But eventually, if I had access to all the books humanity had left behind, I would probably start to study things. Let's say one year or two I decide that I want finally to spend the time to learn quantum physics. I'd always wanted to, but didn't have the time. Of course I'd have to review a bunch of physics I hadn't thought about since high school and college, and that was now decades ago.

Where would I start?

Thursday, April 16, 2009

Quantum Physics 2: Planck 1

All the introductions to quantum mechanics very quickly mention Max Planck. What do I remember of Planck from high school, college, somewhere? Didn't he suggest that maybe on the atomic level energy jumps from one intensity to another without going through all the levels in between? And I remember a formula, E=hv, where h is Planck's constant. Well, that doesn't take me very far. Better look in the library.

OK, here's a little book by John Polkinghorne published by Oxford in 2002: Quantum Theory: A Very Short Introduction. He starts a little further back than others. In the 1800's, people are thinking that light is a wave, like the sea. Isaac Newton back in the 1600s had thought light might be particles. He mentions James Clerk Maxwell as setting down the basic equations of electromagnetic theory, puts him in the same category as Newton, considers his equations the greatest discoveries of 1800s physics. They point to light being a wave.

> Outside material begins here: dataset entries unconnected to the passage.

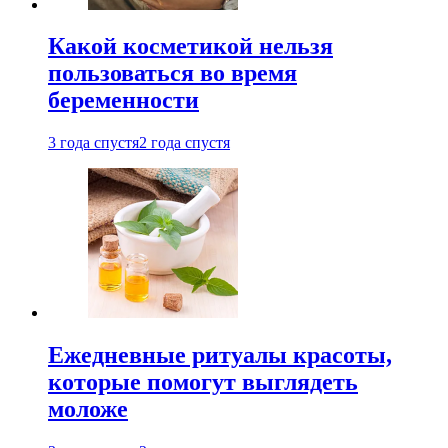
Какой косметикой нельзя
пользоваться во время
беременности
3 года спустя
2 года спустя
Ежедневные ритуалы красоты,
которые помогут выглядеть
моложе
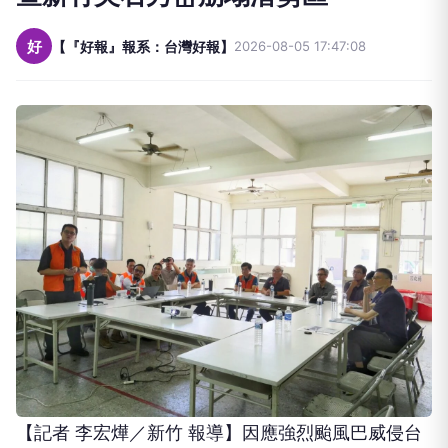
好
【『好報』報系：台灣好報】
2026-08-05 17:47:08
【記者 李宏燁／新竹 報導】因應強烈颱風巴威侵台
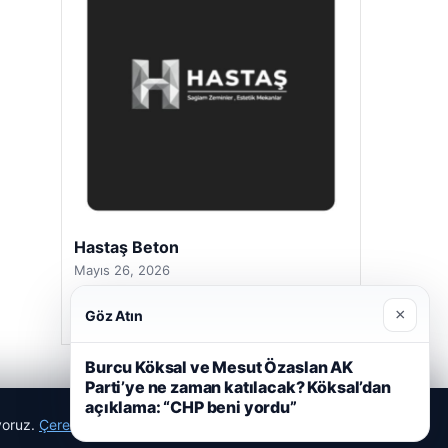
Hastaş Beton
Mayıs 26, 2026
×
Göz Atın
Burcu Köksal ve Mesut Özaslan AK
Parti’ye ne zaman katılacak? Köksal’dan
açıklama: “CHP beni yordu”
ıyoruz.
Çerez Politikamız
Reddet
Kabul Et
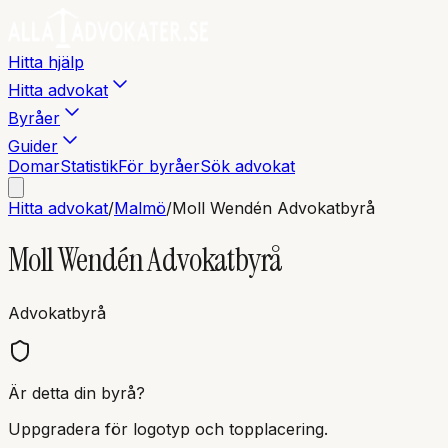
Hitta hjälp
Hitta advokat
Byråer
Guider
Domar
Statistik
För byråer
Sök advokat
Hitta advokat
/
Malmö
/
Moll Wendén Advokatbyrå
Moll Wendén Advokatbyrå
Advokatbyrå
Är detta din byrå?
Uppgradera för logotyp och topplacering.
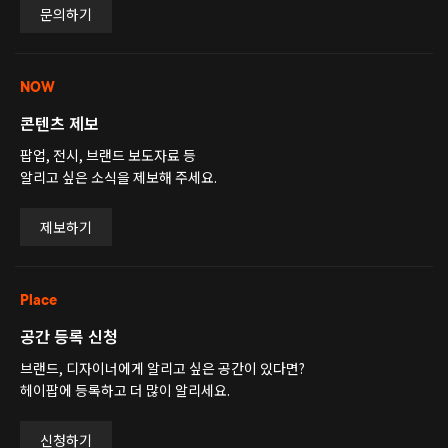
문의하기
NOW
콘텐츠 제보
팝업, 전시, 브랜드 보도자료 등
알리고 싶은 소식을 제보해 주세요.
제보하기
Place
공간 등록 신청
브랜드, 디자이너에게 알리고 싶은 공간이 있다면?
헤이팝에 등록하고 더 많이 알리세요.
신청하기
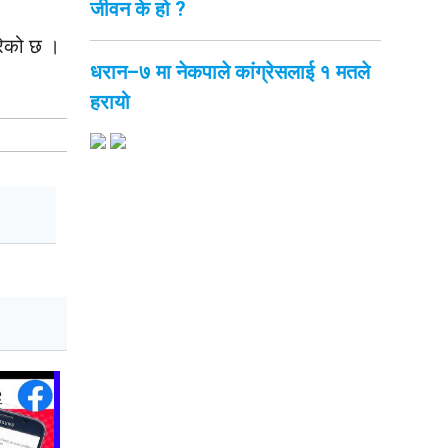
जीवन के हो ?
गरेको छ ।
धरान–७ मा नेकपाले कांग्रेसलाई १ मतले
हरायो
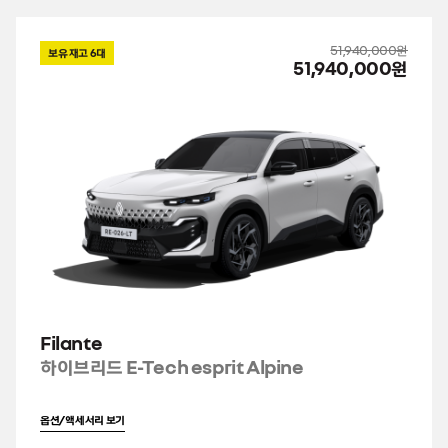
51,940,000원
보유 재고
6
대
51,940,000원
Filante
하이브리드 E-Tech esprit Alpine
옵션/액세서리 보기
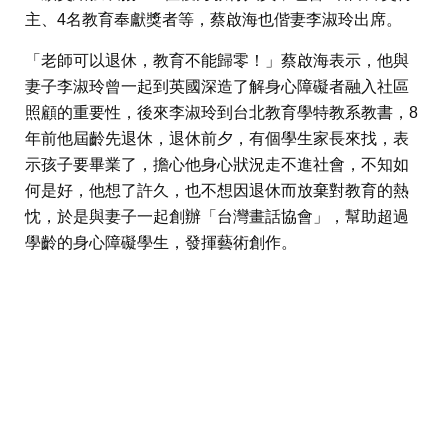
主、4名教育奉獻獎者等，蔡啟海也偕妻李淑玲出席。
「老師可以退休，教育不能歸零！」蔡啟海表示，他與
妻子李淑玲曾一起到英國深造了解身心障礙者融入社區
照顧的重要性，後來李淑玲到台北教育學特教系教書，8
年前他屆齡先退休，退休前夕，有個學生家長來找，表
示孩子要畢業了，擔心他身心狀況走不進社會，不知如
何是好，他想了許久，也不想因退休而放棄對教育的熱
忱，於是與妻子一起創辦「台灣畫話協會」，幫助超過
學齡的身心障礙學生，發揮藝術創作。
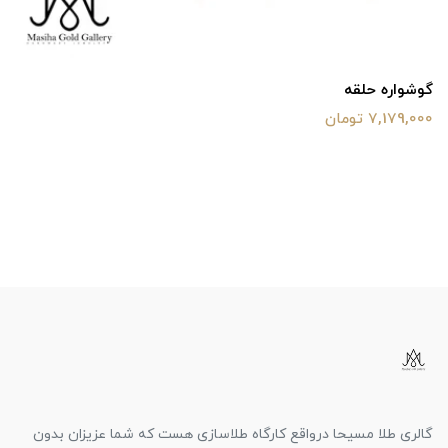
گوشواره حلقه
7,179,000 تومان
گالری طلا مسیحا درواقع کارگاه طلاسازی هست که شما عزیزان بدون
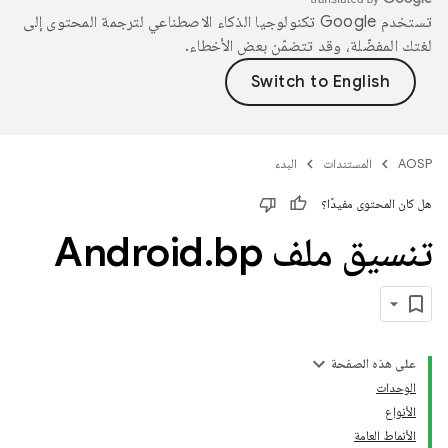
تستخدم Google تكنولوجيا الذكاء الاصطناعي لترجمة المحتوى إلى
لغتك المفضّلة، وقد تتضمّن بعض الأخطاء.
AOSP
المستندات
البدء
هل كان المحتوى مفيدًا؟
تنسيق ملف Android
bp
.
على هذه الصفحة
الوحدات
الأنواع
الأنماط العامة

Do I get distracted here? Do I now look for a college physics book to relearn the basics of electromagnetic theory? No one else is alive. I've got a lot of time on my hands. I'm probably going to have to go back to learn it at some point in this quest anyway. May as well.

Friday, February 23, 2007

Thursday was Physics Day

I was well pleased with myself yesterday. I have a long project going to understand one equation, Schroedinger's equation. It is an equation related to potential. So I went to a chapter on electric potential, which lead me to review in a chapter on work (W=Fs or more specifically F dot s). I ended up reviewing in the first chapter on vector notation.

The thing that made me happy was when I saw that I was looking at something called a dot product, the words "as opposed to a cross product" came to mind. I smiled, turned the page, and there it was, the cross product.

I don't remember learning these two the first time. I wonder if I understand them better this time than I did twenty-five years ago. But I was happy that somewhere in the dark recesses of my mind, I remembered something!